Vivo numa casa com varanda. É uma varanda pequena com gradeamento de ferro acima das copas das árvores do separador central da rua. É nessa pequena varanda, numa mesa colorida entre vasos de alfazema, que tomo o pequeno-almoço nas manhãs de primavera, leio o jornal ao fim de semana, almoço quando o sol permite, e me sento a ouvir a chuva quando o vento não bate de frente. Durante o confinamento foi aí que ouvi o silêncio das ruas vazias e os papagaios verdes estrepitosos, no seu regresso ao fim da tarde. Agora, aos Domingos, oiço os cânticos do culto das onze e meia, afinadíssima forma de oração.

Sempre gostei de varandas – palcos de luz para as antecâmaras da intimidade. Quando era pequena e acompanhava a minha avó à charcutaria Diplomata, fascinavam-me as varandas redondas que contornavam a esquina da Av. João XXI com a Av. de Roma. Tudo me parecia equilibrado. E os grandes volumes que adornavam o cruzamento da Av. de Roma com a Av. dos E.U.A., por onde passava regularmente, tornavam-se leves com as suas inúmeras varandas de grelhas, muito regulares, na cadência certa.  Nessa altura ainda não sabia que a minha infância seria o tempo privilegiado das varandas.

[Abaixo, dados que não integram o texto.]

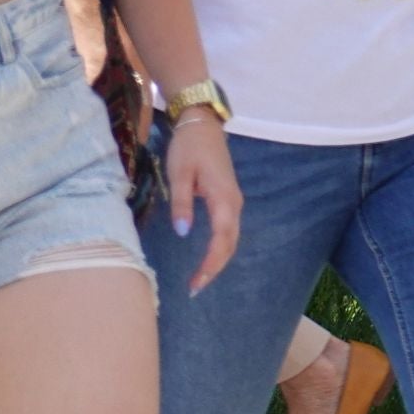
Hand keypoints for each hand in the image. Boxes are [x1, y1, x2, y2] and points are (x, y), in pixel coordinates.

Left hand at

Já adulta, passava quase diariamente pelo mesmo cruzamento, porém com outra vista. Era o tempo das marquises. Vivia então no Bairro das Estacas. Construído nos anos cinquenta pelos arquitectos Rui Jervis Atouguia e Sebastião Formosinho Sanchez, um exemplo premiado do urbanismo moderno. Ali foram concretizados os postulados da Carta de Atenas de 1933: a luz, o ar e o espaço constituíram-se matéria prima do desenho urbano. A ideia de quarteirão fechado foi substituída por prédios sem frente nem traseira implantados num jardim. Quando cheguei ao bairro, apesar de viver num apartamento recuperado com respeito pela arquitectura original, este já não era o bairro premiado – o espaço entre as estacas fora ocupado por construções ilegais e garagens de improviso. Os espaços ajardinados e pedonais, tão bem pensados pelo arquitecto Gonçalo Ribeiro Telles, estavam degradados. Com excepção de um ou outro bloco, as marquises ocuparam as varandas, as grelhas de betão foram fechadas. O projecto original de habitação económica de promoção pública estatal, foi rasurado pela classe média desejosa de aumentar a sala e recusar a relação com o exterior. O que fora uma forma de repensar a cidade e o modo como a habitamos, numa relação constante com o exterior, espaço comum onde se consegue ancorar o que é a vida de bairro, havia desaparecido.

Quem fecha a marquise não o faz só para ganhar dois metros quadrados de sala: fá-lo para romper com o exterior, para se encastelar. Não quer saber de quem vive ao lado, nem do espaço público, nem do património comum. Cristiano Ronaldo, como milhares e milhares de outros, não faz mais do que seguir o exemplo presidencial das marquises espelhadas de Cavaco Silva na Travessa do Possolo.